Editions Fayard 2001
L'auteur, Ed Mc Bain, une référence dans le domaine du polar, a commandé trois « novellas » (plus longues que des nouvelles, et plus courts que des romans, soit de 70 à cent ou cent vingt pages environ) à des romanciers reconnus.
Des billets sur la planche
Le premier texte est de Westlake et c'est une aventure de Dortmunder. Ce dernier et son complice Kelp acceptent d'aider Querk, employé d'imprimerie, à fabriquer des billets de banque pour un petit pays d'Amérique latine. Pendant la fermeture de l'usine, ils en émettront un certain nombre et devront ensuite se rendre dans ce pays les échanger contre des dollars... mais Kelp et Dordmunder se méfient de l'amie de Querk qui tient une agence de voyage...
Otages
Le deuxième opus est d'Anne Perry. En Irlande du nord la famille d'un pasteur intransigeant se trouve prise en otage par un groupe catholique qui veut faire prendre au pasteur Connel sa retraite pour le remplacer par un modéré. Le pasteur ne veut pas céder même si ces messieurs sont armés et sa famille en danger. C'est Bridget, jusque là épouse soumise et vouée aux rôles subalternes, qui va créer une stratégie de survie...
La princesse Maïs : une histoire d'amour.
De Joyce-Carol Oates, qui a excellé aussi bien dans le roman psychologique que dans le polar.
Passionnée par les psychopathes, elle met ici en scène Jude Trahern, élève de 4eme d'un collège privé. La gamine vit avec sa grand-mère, malmenée par l'âge, incapable de l'élever. Avec deux copines qui se trouvent laides, elle a tenté sans succès de plaire au jeune professeur d'informatique.
Toutes trois échafaudent un plan terrible : kidnapper Marissa une élève de sixième un peu farouche et mal adaptée, qui possède de magnifiques cheveux blonds très clairs, en l'entraînant chez elle, sous le prétexte de lui offrir une bière dans laquelle elles ont mis de la drogue.

■ ■ ■ ■

▶ [Consigne] Rédigez la suite de la présentation du recueil de trois novellas policières, en reprenant juste après sa dernière phrase.

▶ [Extraits de lignes]
■ ■ ■ ■

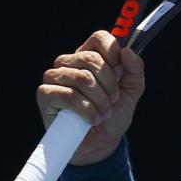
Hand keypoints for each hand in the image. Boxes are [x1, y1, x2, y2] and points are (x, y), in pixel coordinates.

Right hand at [36, 30, 144, 165]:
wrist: (100, 143)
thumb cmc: (113, 114)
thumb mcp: (132, 91)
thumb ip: (135, 70)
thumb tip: (127, 52)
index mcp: (90, 56)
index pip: (99, 37)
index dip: (112, 52)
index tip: (120, 71)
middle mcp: (70, 62)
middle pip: (92, 59)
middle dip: (109, 84)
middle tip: (113, 99)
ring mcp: (55, 77)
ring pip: (82, 78)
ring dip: (100, 100)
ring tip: (103, 112)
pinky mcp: (45, 94)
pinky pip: (68, 95)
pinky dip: (86, 110)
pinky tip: (92, 119)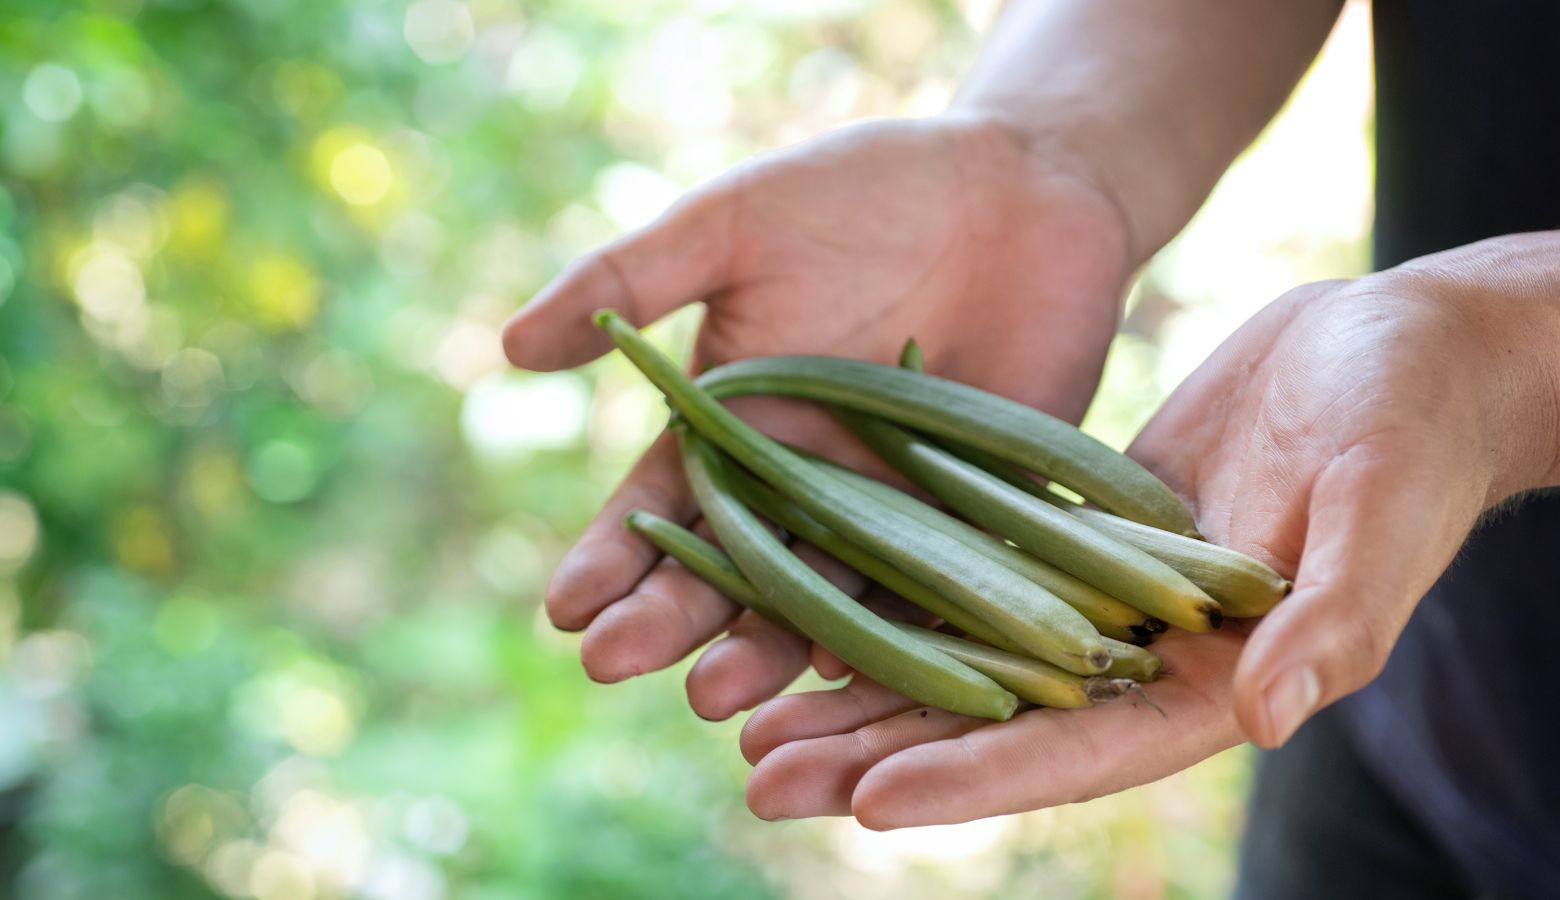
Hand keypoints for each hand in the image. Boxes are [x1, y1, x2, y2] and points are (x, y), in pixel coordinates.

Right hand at [504, 114, 1135, 719]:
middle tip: (616, 662)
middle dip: (672, 618)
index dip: (613, 558)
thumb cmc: (865, 191)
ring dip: (769, 651)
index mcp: (737, 428)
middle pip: (732, 570)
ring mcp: (894, 513)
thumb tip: (513, 344)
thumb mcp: (734, 223)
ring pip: (825, 601)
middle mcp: (807, 488)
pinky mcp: (983, 522)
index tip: (565, 608)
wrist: (1022, 183)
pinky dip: (900, 637)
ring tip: (715, 695)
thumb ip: (632, 278)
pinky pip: (939, 594)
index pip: (662, 508)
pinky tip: (849, 669)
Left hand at [740, 226, 1559, 826]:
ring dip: (861, 682)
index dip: (974, 777)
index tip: (868, 798)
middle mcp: (1145, 654)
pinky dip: (898, 584)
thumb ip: (1335, 619)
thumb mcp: (1385, 511)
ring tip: (750, 713)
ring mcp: (1103, 594)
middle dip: (877, 750)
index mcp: (1217, 682)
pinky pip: (974, 563)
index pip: (1077, 751)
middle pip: (993, 720)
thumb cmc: (1417, 426)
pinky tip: (809, 595)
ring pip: (964, 649)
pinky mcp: (1078, 528)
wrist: (1401, 349)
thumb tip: (1273, 713)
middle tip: (760, 774)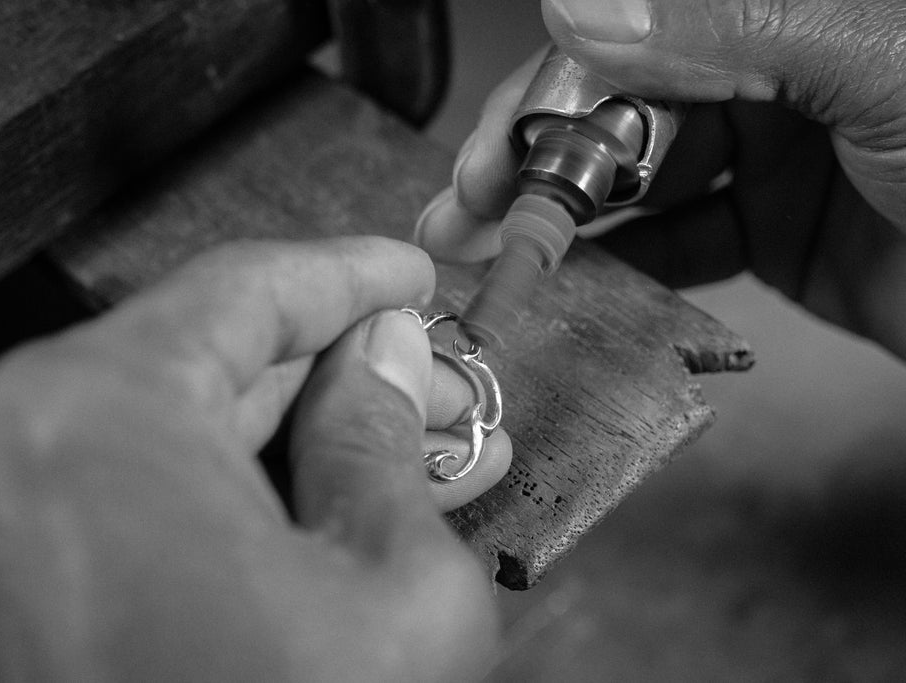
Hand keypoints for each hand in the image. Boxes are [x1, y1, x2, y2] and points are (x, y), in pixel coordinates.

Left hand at [0, 237, 505, 680]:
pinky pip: (103, 489)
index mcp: (87, 413)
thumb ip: (384, 442)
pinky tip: (293, 508)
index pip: (245, 290)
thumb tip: (387, 362)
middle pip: (196, 359)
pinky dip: (201, 487)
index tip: (406, 279)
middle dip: (324, 366)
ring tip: (381, 447)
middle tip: (419, 377)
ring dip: (271, 433)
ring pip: (150, 426)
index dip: (349, 276)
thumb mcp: (390, 589)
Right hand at [416, 0, 905, 359]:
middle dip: (535, 160)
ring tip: (490, 250)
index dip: (554, 93)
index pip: (635, 33)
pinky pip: (685, 242)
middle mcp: (774, 67)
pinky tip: (580, 281)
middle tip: (464, 209)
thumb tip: (578, 3)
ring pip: (640, 177)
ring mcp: (776, 151)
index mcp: (792, 8)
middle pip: (621, 107)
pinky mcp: (783, 231)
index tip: (499, 152)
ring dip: (564, 217)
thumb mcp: (875, 62)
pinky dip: (628, 264)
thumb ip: (725, 22)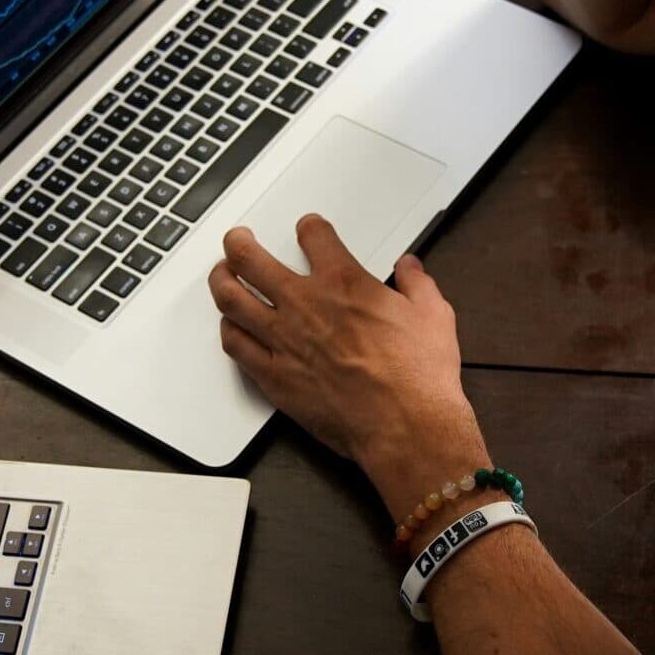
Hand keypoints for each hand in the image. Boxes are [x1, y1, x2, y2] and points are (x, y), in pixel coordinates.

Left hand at [207, 215, 490, 517]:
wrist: (405, 426)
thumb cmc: (418, 376)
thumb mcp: (433, 315)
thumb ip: (417, 283)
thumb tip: (409, 267)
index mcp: (344, 282)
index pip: (313, 236)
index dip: (309, 227)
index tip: (308, 229)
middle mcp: (305, 305)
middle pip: (250, 259)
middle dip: (239, 243)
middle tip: (237, 240)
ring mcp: (284, 340)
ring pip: (231, 300)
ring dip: (221, 281)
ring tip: (221, 275)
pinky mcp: (274, 377)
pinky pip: (236, 346)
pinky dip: (228, 331)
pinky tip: (230, 327)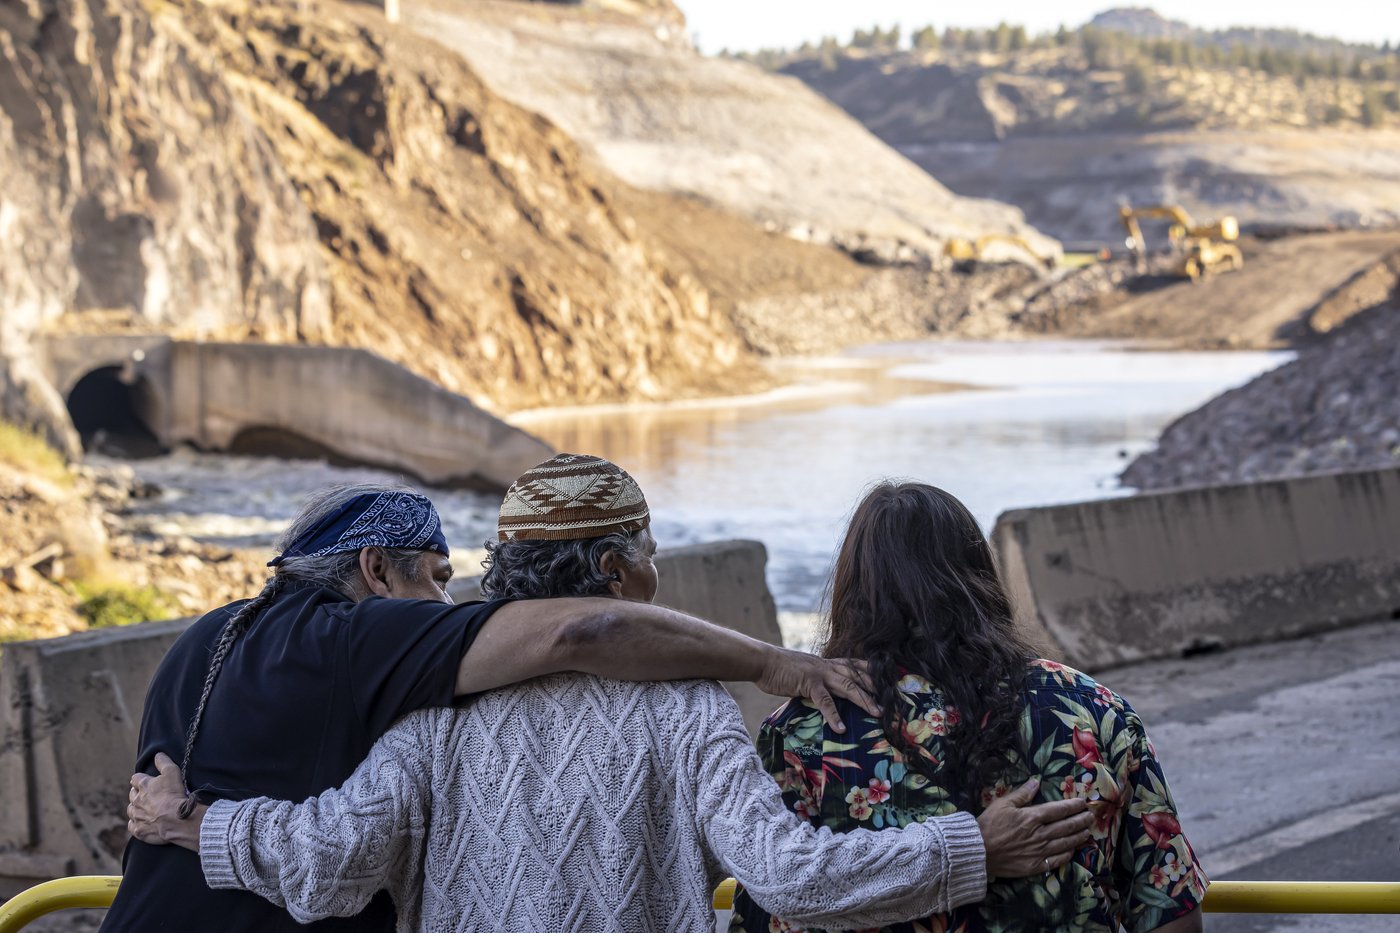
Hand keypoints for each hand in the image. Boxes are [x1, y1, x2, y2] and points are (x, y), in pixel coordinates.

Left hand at [127, 752, 205, 851]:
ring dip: (136, 808)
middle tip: (146, 794)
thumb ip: (164, 762)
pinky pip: (132, 825)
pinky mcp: (138, 830)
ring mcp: (136, 816)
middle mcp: (136, 800)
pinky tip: (142, 822)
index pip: (136, 778)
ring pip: (131, 810)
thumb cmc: (174, 794)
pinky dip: (136, 823)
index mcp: (143, 785)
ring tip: (144, 808)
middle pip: (132, 794)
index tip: (145, 780)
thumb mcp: (172, 772)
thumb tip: (157, 754)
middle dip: (137, 793)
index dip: (140, 779)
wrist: (176, 819)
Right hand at [755, 648, 877, 731]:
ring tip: (877, 713)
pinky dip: (833, 715)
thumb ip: (816, 680)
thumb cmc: (780, 668)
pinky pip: (825, 701)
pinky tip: (840, 727)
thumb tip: (823, 693)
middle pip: (858, 676)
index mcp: (827, 663)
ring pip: (848, 686)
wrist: (762, 661)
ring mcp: (819, 673)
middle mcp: (827, 666)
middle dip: (876, 688)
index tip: (887, 679)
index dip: (872, 671)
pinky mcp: (808, 683)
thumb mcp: (804, 672)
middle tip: (890, 701)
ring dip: (864, 700)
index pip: (855, 665)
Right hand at [976, 779, 1093, 877]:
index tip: (1082, 803)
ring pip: (1065, 843)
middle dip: (1080, 820)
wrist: (978, 850)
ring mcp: (1039, 851)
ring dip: (1078, 837)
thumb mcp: (1002, 803)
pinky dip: (1067, 855)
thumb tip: (1036, 781)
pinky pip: (1056, 860)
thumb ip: (1022, 794)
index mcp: (1032, 817)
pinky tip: (1072, 851)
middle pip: (1066, 826)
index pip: (1058, 810)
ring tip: (1087, 832)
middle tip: (1091, 817)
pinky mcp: (1035, 865)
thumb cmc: (989, 824)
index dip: (1072, 806)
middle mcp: (1040, 834)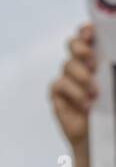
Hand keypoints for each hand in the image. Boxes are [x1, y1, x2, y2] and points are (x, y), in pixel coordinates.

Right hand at [51, 22, 98, 148]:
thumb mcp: (112, 83)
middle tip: (94, 63)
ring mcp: (66, 78)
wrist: (97, 135)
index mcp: (94, 57)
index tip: (91, 35)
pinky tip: (86, 104)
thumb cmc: (109, 107)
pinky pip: (60, 84)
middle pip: (72, 44)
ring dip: (82, 77)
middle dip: (81, 49)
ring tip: (95, 93)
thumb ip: (109, 69)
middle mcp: (79, 64)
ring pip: (67, 65)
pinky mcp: (57, 94)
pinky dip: (74, 93)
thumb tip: (106, 62)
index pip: (86, 35)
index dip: (85, 31)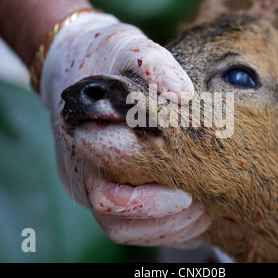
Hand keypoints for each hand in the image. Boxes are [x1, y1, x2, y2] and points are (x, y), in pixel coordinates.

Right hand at [39, 11, 209, 247]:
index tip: (187, 194)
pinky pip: (131, 223)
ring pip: (125, 230)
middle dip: (166, 222)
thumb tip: (184, 93)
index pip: (110, 198)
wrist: (72, 61)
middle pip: (118, 224)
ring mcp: (91, 183)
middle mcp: (83, 174)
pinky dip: (162, 225)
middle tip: (205, 204)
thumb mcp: (127, 48)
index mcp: (84, 147)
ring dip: (166, 228)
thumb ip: (153, 65)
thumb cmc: (101, 55)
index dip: (150, 204)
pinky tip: (191, 212)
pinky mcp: (104, 184)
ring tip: (204, 211)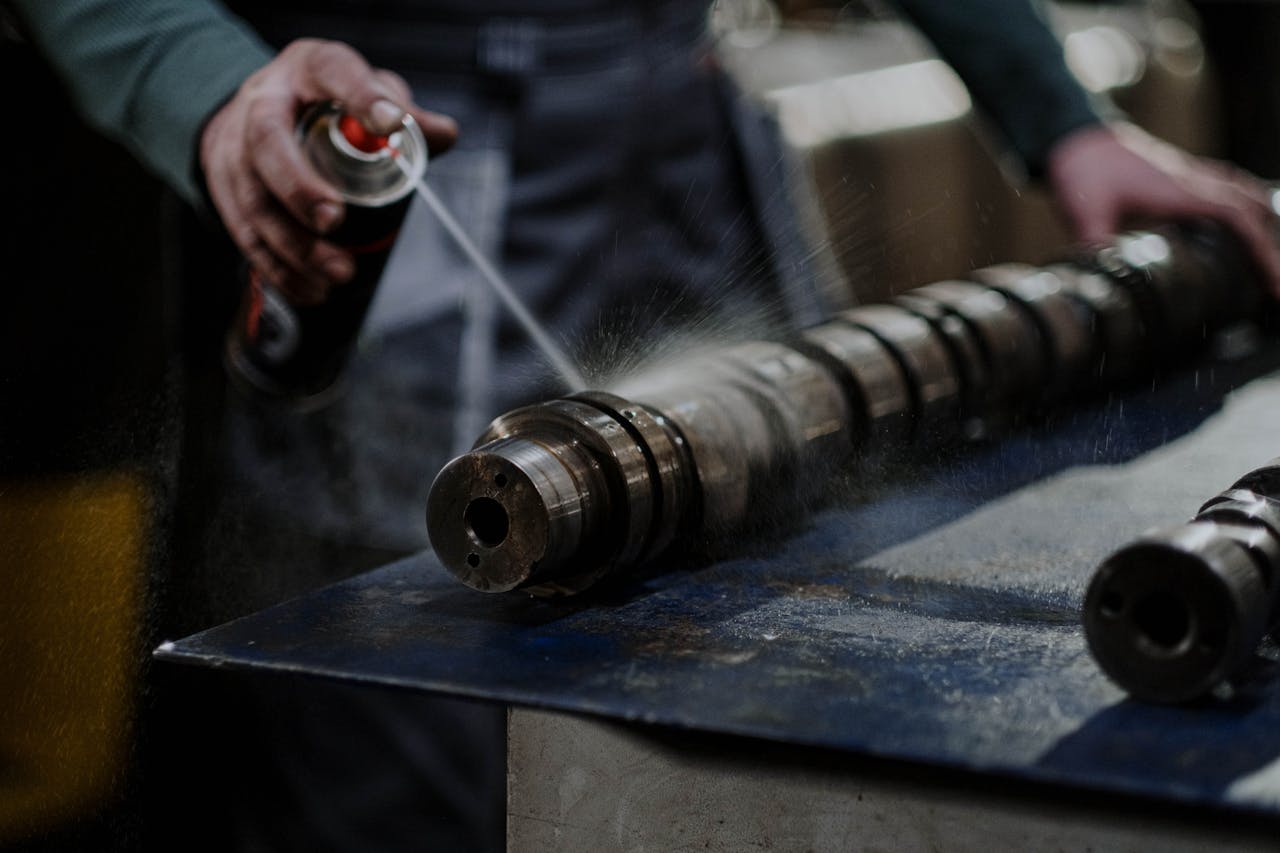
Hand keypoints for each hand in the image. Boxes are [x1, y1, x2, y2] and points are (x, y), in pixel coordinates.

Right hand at [200, 38, 457, 302]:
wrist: (254, 108)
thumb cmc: (321, 102)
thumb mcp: (364, 92)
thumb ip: (405, 114)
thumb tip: (443, 135)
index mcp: (307, 70)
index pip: (331, 71)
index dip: (359, 96)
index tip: (389, 122)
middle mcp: (261, 103)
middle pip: (267, 143)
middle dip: (300, 187)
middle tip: (335, 220)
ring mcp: (234, 148)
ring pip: (252, 199)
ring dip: (294, 244)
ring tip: (338, 272)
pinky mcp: (223, 190)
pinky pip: (245, 234)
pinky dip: (278, 268)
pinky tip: (311, 290)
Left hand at [1047, 123, 1279, 297]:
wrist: (1077, 135)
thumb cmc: (1083, 170)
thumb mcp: (1086, 209)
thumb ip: (1095, 239)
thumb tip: (1097, 274)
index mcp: (1179, 191)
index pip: (1237, 217)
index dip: (1260, 247)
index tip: (1274, 279)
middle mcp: (1193, 180)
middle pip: (1250, 208)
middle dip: (1267, 243)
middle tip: (1275, 282)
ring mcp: (1189, 174)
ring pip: (1241, 193)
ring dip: (1261, 218)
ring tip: (1268, 255)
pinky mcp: (1179, 173)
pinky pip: (1225, 185)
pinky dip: (1244, 201)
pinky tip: (1244, 215)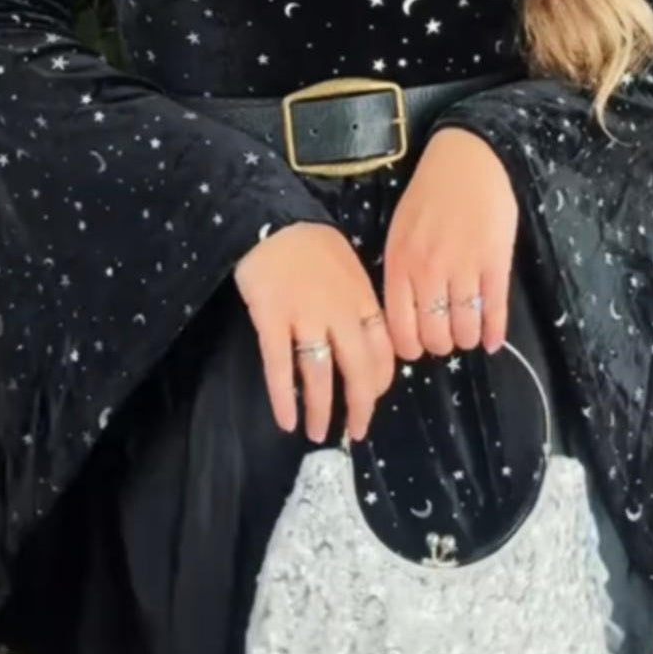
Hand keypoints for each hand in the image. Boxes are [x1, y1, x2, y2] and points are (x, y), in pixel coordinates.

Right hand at [234, 221, 394, 442]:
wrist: (273, 220)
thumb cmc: (312, 244)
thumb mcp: (350, 269)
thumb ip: (359, 305)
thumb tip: (365, 341)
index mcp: (363, 301)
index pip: (382, 352)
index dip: (378, 382)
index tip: (371, 399)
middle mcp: (339, 313)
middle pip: (358, 370)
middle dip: (360, 407)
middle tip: (355, 431)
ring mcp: (305, 318)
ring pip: (320, 375)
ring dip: (321, 410)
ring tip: (317, 433)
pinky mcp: (271, 320)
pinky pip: (280, 367)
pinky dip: (283, 398)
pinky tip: (286, 421)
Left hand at [383, 128, 517, 359]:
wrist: (468, 159)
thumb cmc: (429, 195)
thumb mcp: (399, 232)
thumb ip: (401, 273)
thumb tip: (405, 318)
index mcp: (400, 264)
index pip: (400, 327)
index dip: (410, 348)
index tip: (418, 347)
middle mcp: (429, 270)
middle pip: (434, 335)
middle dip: (441, 344)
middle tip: (446, 337)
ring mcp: (464, 267)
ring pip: (465, 327)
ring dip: (467, 338)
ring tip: (468, 333)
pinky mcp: (496, 262)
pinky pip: (494, 310)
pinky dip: (494, 332)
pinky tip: (493, 341)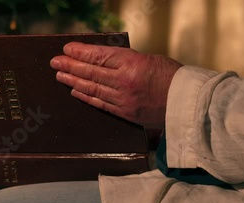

■ ■ ■ ■

▶ [Réponse]
« Bandes de cons !
Quoipourquoi mais ses cheveux pardi voilà pourquoi.
Non mais ces cheveux ! Et bon moi comme je les ai vus au soleil ils sont blonds doré pâle comme des soies de maïs le soleil y allumerait presque des étincelles. Et ses yeux qui me souriaient avec comme de la nervosité et de l'espoir l'air de ne pas savoir ( mais qui pourrait savoir ?) quel vœu Jude a fait. Car je suis Jude l'Obscure, je suis la maîtresse des regards. »
Marissa est ensuite enfermée dans la cave ; Jude veut procéder au sacrifice de la fillette pré pubère, semblable à ceux qu'accomplissaient les Iroquois pour demander au dieu de bonnes récoltes de maïs.
L'auteur nous montre des victimes qui s'attaquent à d'autres victimes : Jude Trahern et ses amies ont un physique ingrat, se sentent abandonnées par leurs familles. Leur souffre-douleur, marginale aussi, vit seule avec sa mère, dans un cocon. Toutes sont en échec scolaire.
Le seul avantage de Marissa, aux yeux de Jude, sont ses « magnifiques cheveux » et sa mère qui s'occupe d'elle jusqu'à la couver.
Les adultes pâtissant aussi de la vengeance des fillettes (la mère de Marissa, et le jeune professeur d'informatique) sont également fragiles, et mal intégrés dans la société.
La construction est habile : on entend des monologues en « j e » et en « il », les voix des différents personnages alternant entre elles, semés de rapports de dossiers psychologiques sur la fillette ( dont les résultats se contredisent), de coupures de journaux relatant la disparition et l'enquête, au final une utilisation judicieuse de différents procédés narratifs.
Cette dernière histoire est fort réussie, le portrait de la psychopathe intéressant ainsi que le suspense bien conduit. Voilà une novella qui devrait être éditée à part.
En tous cas j'ai bien l'intention de lire les quatre volumes de « Transgressions »...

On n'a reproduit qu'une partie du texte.